The amendment affects far more than just small limited companies or deregulation, since there are many more precise regulatory rules related to companies of different sizes and organizational forms.

The draft specifies meeting procedures of boards of directors and strengthens the roles of boards of supervisors and shareholders to restrain directors.

It makes clear that boards of supervisors should meet at least once a year in limited companies, and once every six months in shareholding companies. Shareholders representing more than 10 per cent of votes in a limited company can propose temporary shareholders' meetings, compared to the one-fourth of votes required presently.

Liu Junhai, a researcher with the Institute of Law of Chinese Academy of Social Sciences, said the revised law will have far-reaching implications on the operation of public firms and the securities market.

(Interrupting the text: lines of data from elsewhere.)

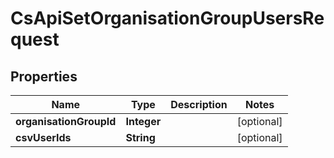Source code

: 
# CsApiSetOrganisationGroupUsersRequest

## Properties
Name | Type | Description | Notes
------------ | ------------- | ------------- | -------------
**organisationGroupId** | **Integer** |  |  [optional]
**csvUserIds** | **String** |  |  [optional]



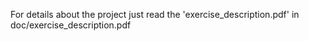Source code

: For details about the project just read the 'exercise_description.pdf' in doc/exercise_description.pdf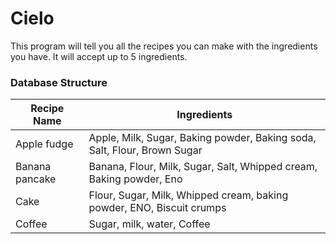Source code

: # Cielo

This program will tell you all the recipes you can make with the ingredients you have. It will accept up to 5 ingredients.

### Database Structure

| Recipe Name | Ingredients
|-------------|------------|
| Apple fudge | Apple, Milk, Sugar, Baking powder, Baking soda, Salt, Flour, Brown Sugar |
| Banana pancake | Banana, Flour, Milk, Sugar, Salt, Whipped cream, Baking powder, Eno |
| Cake | Flour, Sugar, Milk, Whipped cream, baking powder, ENO, Biscuit crumps |
| Coffee | Sugar, milk, water, Coffee |
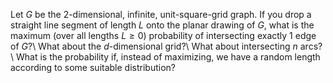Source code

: Let $G$ be the 2-dimensional, infinite, unit-square-grid graph. If you drop a straight line segment of length $L$ onto the planar drawing of $G$, what is the maximum (over all lengths $L\geq0$) probability of intersecting exactly 1 edge of $G$?\\
What about the $d$-dimensional grid?\\
What about intersecting $n$ arcs?\\
What is the probability if, instead of maximizing, we have a random length according to some suitable distribution?
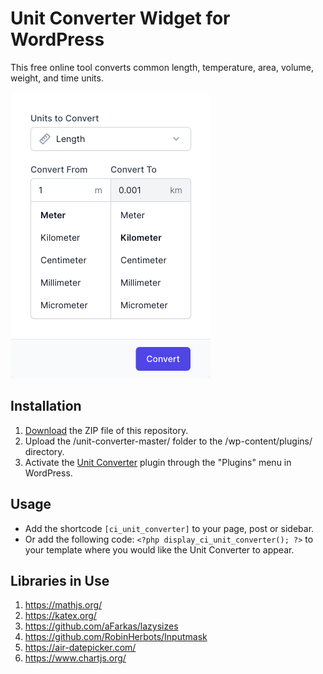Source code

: # Unit Converter Widget for WordPress

This free online tool converts common length, temperature, area, volume, weight, and time units.

![Unit Converter Input Form](/assets/images/screenshot-1.png "Unit Converter Input Form")

## Installation

1. [Download](https://github.com/pub-calculator-io/unit-converter/archive/refs/heads/master.zip) the ZIP file of this repository.
2. Upload the /unit-converter-master/ folder to the /wp-content/plugins/ directory.
3. Activate the [Unit Converter](https://www.calculator.io/unit-converter/ "Unit Converter Homepage") plugin through the "Plugins" menu in WordPress.

## Usage
* Add the shortcode `[ci_unit_converter]` to your page, post or sidebar.
* Or add the following code: `<?php display_ci_unit_converter(); ?>` to your template where you would like the Unit Converter to appear.

## Libraries in Use
1. https://mathjs.org/
2. https://katex.org/
3. https://github.com/aFarkas/lazysizes
4. https://github.com/RobinHerbots/Inputmask
5. https://air-datepicker.com/
6. https://www.chartjs.org/
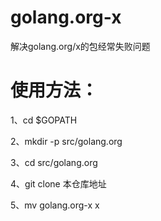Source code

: # golang.org-x
解决golang.org/x的包经常失败问题

# 使用方法：
1、cd $GOPATH

2、mkdir -p src/golang.org

3、cd src/golang.org

4、git clone 本仓库地址

5、mv golang.org-x x
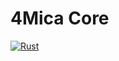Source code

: # 4Mica Core 
[![Rust](https://github.com/4mica-Network/4mica-core/actions/workflows/rust.yml/badge.svg)](https://github.com/4mica-Network/4mica-core/actions/workflows/rust.yml)
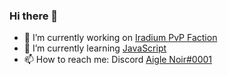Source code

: ### Hi there 👋

- 🔭 I’m currently working on [Iradium PvP Faction](https://iradium.net/)
- 🌱 I’m currently learning [JavaScript](https://www.javascript.com/)
- 📫 How to reach me: Discord [Aigle Noir#0001](#)

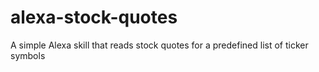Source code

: # alexa-stock-quotes
A simple Alexa skill that reads stock quotes for a predefined list of ticker symbols
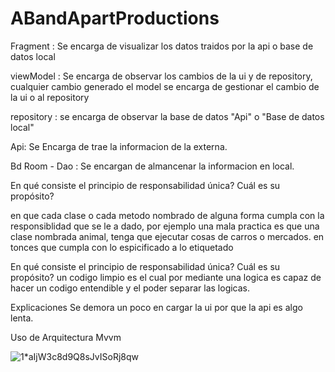# ABandApartProductions

Fragment : Se encarga de visualizar los datos traidos por la api o base de datos local

viewModel : Se encarga de observar los cambios de la ui y de repository, cualquier cambio generado el model se encarga de gestionar el cambio de la ui o al repository

repository : se encarga de observar la base de datos "Api" o "Base de datos local"

Api: Se Encarga de trae la informacion de la externa.

Bd Room - Dao : Se encargan de almancenar la informacion en local.

En qué consiste el principio de responsabilidad única? Cuál es su propósito? 

en que cada clase o cada metodo nombrado de alguna forma cumpla con la responsiblidad que se le a dado, por ejemplo una mala practica es que una clase nombrada animal, tenga que ejecutar cosas de carros o mercados. en tonces que cumpla con lo espicificado a lo etiquetado

En qué consiste el principio de responsabilidad única? Cuál es su propósito? 
un codigo limpio es el cual por mediante una logica es capaz de hacer un codigo entendible y el poder separar las logicas.

Explicaciones 
Se demora un poco en cargar la ui por que la api es algo lenta.

Uso de Arquitectura Mvvm

![1*aIjW3c8d9Q8sJvISoRj8qw](https://user-images.githubusercontent.com/28158130/57504008-4f360500-72b8-11e9-8230-2d33891c2f81.png)

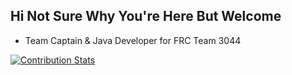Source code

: ## Hi Not Sure Why You're Here But Welcome

 - Team Captain & Java Developer for FRC Team 3044

[![Contribution Stats](https://github-contribution-stats.vercel.app/api/?username=Autumn-Ou)](https://github.com/LordDashMe/github-contribution-stats/)

<!---
Autumn-Ou/Autumn-Ou is a ✨ special ✨ repository because its `README.md` (this file) appears on your GitHub profile.
You can click the Preview link to take a look at your changes.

"In many places the shareholders' meetings have become something irrelevant and small investors have little leverage over executives," Liu said, attributing the problem to insufficient rules in the law.

Many stipulations in the amendment are vital to improve corporate governance systems and may add some morale to the sluggish stock market, he said.

The draft requires two-thirds votes of shareholders when a public firm disposes more than 30 per cent of its assets within a year. There are some detailed articles that restrict directors, supervisors and the management from conducting "connected transactions" that may allow them to profit at the expense of the firm's interests.

It allows shareholders to sue public company seniors for damaging their rights. Small shareholders can also file lawsuits on behalf of a public company if the company's interests are hurt, if the management refuses to take legal action.

"Strengthening shareholders' rights should be a main principle of the revision of the law," said Liu.

The amendment, for the first time, also makes clear the role of independent directors. It stipulates that they should account for at least one-third of a public firm's board to foster checks-and-balances in the decision-making process.